In a recent interview with CNN, the president addresses the recent declassified court order that said the NSA collected thousands of “wholly domestic” emails in 2011. He said that this particular case is proof that the safeguards put into place work:

“This latest revelation that was made, what was learned was that NSA had inadvertently, accidentally pulled the emails of some Americans in violation of their own rules because of technical problems that they didn’t realize. They presented those problems to the court. The court said, ‘This isn’t going to cut it. You’re going to have to improve the safeguards, given these technical problems.’ That’s exactly what happened. So the point is, is that all these safeguards, checks, audits, oversight worked.”

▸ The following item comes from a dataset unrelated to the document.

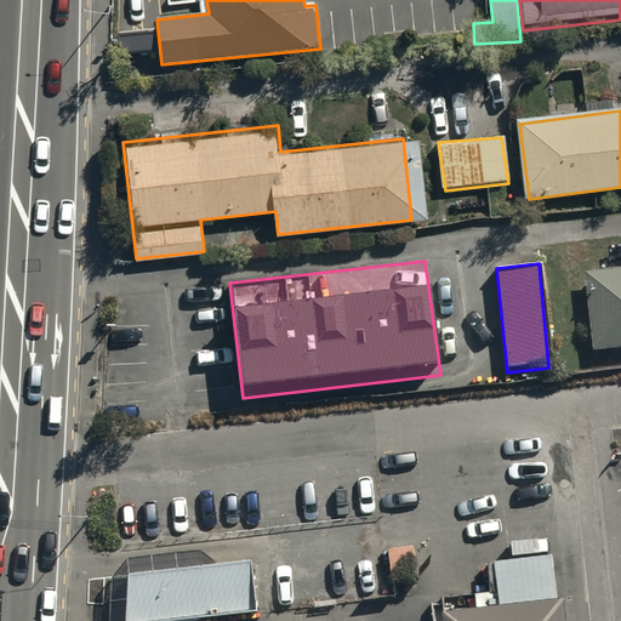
[(620,269),(580,274),(588,352),(620,348),(620,269)]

Of course, the president neglects to mention the two other very important aspects pertaining to this particular court order. The first is that the NSA had been collecting these “wholly domestic” emails for a few months before they brought it to the attention of the FISA court. He can talk all he wants about congressional and judicial oversight, but the NSA is still its own master at the end of the day. Even the FISA court said that it “does not have the capacity to investigate issues of noncompliance.”

The second is that the court order in which Obama alludes to includes a footnote where the judge says that the agency’s violation in 2011 “mark[s] the third instance in less than three years in which the government has disclosed a substantial misrepresentation regarding the scope of a major collection program.” In other words, the judge says that the NSA has lied to the court three times in the past regarding its collection programs. That’s not oversight – that’s an agency getting to choose when it tells the court it violated the law.

Even with all the bad, some good came out of the interview with CNN. The President said that the NSA could do better and that he hopes future technology allows the agency to better filter out Americans’ communications. On the flip side, this new technology could make it easier for the NSA and other intelligence agencies around the world to spy on their citizens. We can only hope that the former is the case.